Il est préférable de sortir des schémas classiques qui nous suivent depuis l’école,  et privilégier des appréciations qualitatives, ludiques, qui favorisent l’émulation positive. Comme en sport, des niveaux par couleurs (« or », « argent », « bronze ») ou des titres générant de la fierté (« maître », « expert », « ambassadeur » etc.), incitent à progresser, sans oublier les certificats, gratifications et célébrations qui vont avec.

  • Il est plus facile d’atteindre un objectif ambitieux s’il est décomposé en petits objectifs intermédiaires, qui seront atteints pas à pas.

L’acquisition de connaissances fonctionne mieux lorsqu’elle est découpée en modules courts et séquencés, permettant une progression régulière. L’apprenant sait où il en est, et la validation de chaque étape est un encouragement pour atteindre le but souhaité.

  • Le présentiel, facteur de motivation. Les chercheurs ont observé que pour les participants il est plus facile de se désengager d’une formation en ligne que d’une formation en présentiel.

Sans surprise les participants sont plus impliqués et l’apprentissage est plus efficace lorsqu’il y a une interaction physique, ou a minima un format « blended » associant distanciel et présentiel. La formation en ligne présente d’immenses avantages en termes d’organisation, de coût, de diffusion mais elle reste un outil moins efficace, d’après les dernières recherches dans ce domaine.
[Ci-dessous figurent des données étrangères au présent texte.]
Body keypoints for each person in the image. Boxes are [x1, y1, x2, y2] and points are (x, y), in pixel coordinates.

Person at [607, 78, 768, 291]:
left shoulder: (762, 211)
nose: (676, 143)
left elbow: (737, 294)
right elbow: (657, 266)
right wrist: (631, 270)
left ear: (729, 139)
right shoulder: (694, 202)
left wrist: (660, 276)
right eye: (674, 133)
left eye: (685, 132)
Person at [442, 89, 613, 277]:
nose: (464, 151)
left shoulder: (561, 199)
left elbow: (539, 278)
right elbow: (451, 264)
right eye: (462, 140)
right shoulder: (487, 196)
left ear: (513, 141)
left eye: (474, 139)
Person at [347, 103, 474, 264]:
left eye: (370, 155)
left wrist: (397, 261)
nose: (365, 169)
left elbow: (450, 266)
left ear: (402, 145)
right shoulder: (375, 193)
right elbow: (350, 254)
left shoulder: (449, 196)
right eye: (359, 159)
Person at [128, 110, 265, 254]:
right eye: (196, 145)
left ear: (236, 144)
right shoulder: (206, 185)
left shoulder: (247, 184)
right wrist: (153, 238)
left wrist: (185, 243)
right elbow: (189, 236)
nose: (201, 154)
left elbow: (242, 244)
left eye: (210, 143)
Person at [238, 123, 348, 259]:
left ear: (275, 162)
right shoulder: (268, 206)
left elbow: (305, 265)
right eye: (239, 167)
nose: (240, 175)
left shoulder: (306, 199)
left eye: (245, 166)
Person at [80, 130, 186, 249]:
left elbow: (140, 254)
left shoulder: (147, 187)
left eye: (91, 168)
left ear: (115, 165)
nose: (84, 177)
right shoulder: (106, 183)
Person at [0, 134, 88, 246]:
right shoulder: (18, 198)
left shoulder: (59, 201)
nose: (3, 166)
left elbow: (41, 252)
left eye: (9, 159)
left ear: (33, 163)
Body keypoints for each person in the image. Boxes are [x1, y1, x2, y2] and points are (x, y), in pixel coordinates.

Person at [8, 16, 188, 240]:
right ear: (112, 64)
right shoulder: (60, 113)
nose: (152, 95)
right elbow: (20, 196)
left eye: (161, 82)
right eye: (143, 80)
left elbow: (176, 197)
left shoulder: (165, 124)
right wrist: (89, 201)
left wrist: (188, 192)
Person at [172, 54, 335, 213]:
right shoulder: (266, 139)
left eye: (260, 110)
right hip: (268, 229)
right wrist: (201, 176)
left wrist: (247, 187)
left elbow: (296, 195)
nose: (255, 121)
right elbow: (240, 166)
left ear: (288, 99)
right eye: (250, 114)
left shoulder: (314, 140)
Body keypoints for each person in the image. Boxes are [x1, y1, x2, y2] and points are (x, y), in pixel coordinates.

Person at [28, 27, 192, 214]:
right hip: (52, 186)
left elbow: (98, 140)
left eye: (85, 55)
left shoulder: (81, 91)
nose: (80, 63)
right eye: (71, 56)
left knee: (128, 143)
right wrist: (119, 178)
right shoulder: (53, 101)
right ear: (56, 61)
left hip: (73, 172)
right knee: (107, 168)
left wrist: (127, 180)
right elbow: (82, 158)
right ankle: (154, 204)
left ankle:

 Le faible taux de complétion des MOOC (moins de 10% des inscrits en moyenne) en est la confirmation.

3.      Après : changer les comportements sur le long terme

La formation n’est pas une fin mais un début ; elle doit apporter des connaissances, modifier des comportements, et produire des effets à moyen et long terme, alors même qu’une bonne partie des contenus sera oubliée après quelques semaines ou mois.

  • A temps de travail égal, espacer les sessions de formation dans le temps permet de gagner en efficacité de mémorisation et de restitution.
  •  Il est recommandé d’éviter une session unique longue et dense ; l’apprentissage distribué, ou effet d’espacement, permet d’obtenir les mêmes résultats avec deux fois moins d’heures de formation cumulées. Ceci à condition que cette stratégie d’espacement soit volontaire et non forcée.
  • Toute formation doit faire l’objet d’un suivi. Comment s’assurer de son efficacité, comment l’améliorer si aucun effet ou résultat n’est observé et mesuré ?

Seulement 5% des budgets formation sont dédiés au suivi et à l’accompagnement post formation, alors que cette étape est aussi importante que la formation elle-même. Assurer des séances de coaching, des points sur la mise en œuvre des acquis de la formation, devrait toujours faire partie intégrante du processus.

Une formation professionnelle efficace est vitale pour relever les défis auxquels les organisations sont confrontées, comme la montée en compétence des salariés pour accompagner la transformation digitale de leur entreprise, ou leur adaptation au développement rapide des technologies basées sur l’I.A. 

Les sciences comportementales en général et les nudges en particulier peuvent rendre l’expérience d’apprentissage plus séduisante, plus motivante et plus efficace, à travers la compréhension des processus décisionnels qui influencent l’engagement des participants avant, pendant et après une expérience de formation.

La plupart de ces démarches et outils sont faciles à mettre en œuvre et n’exigent pas de lourds investissements, une fois que les objectifs de formation ont été clairement définis ; ils nécessitent en revanche une certaine remise en cause des formats et méthodes traditionnels de formation professionnelle.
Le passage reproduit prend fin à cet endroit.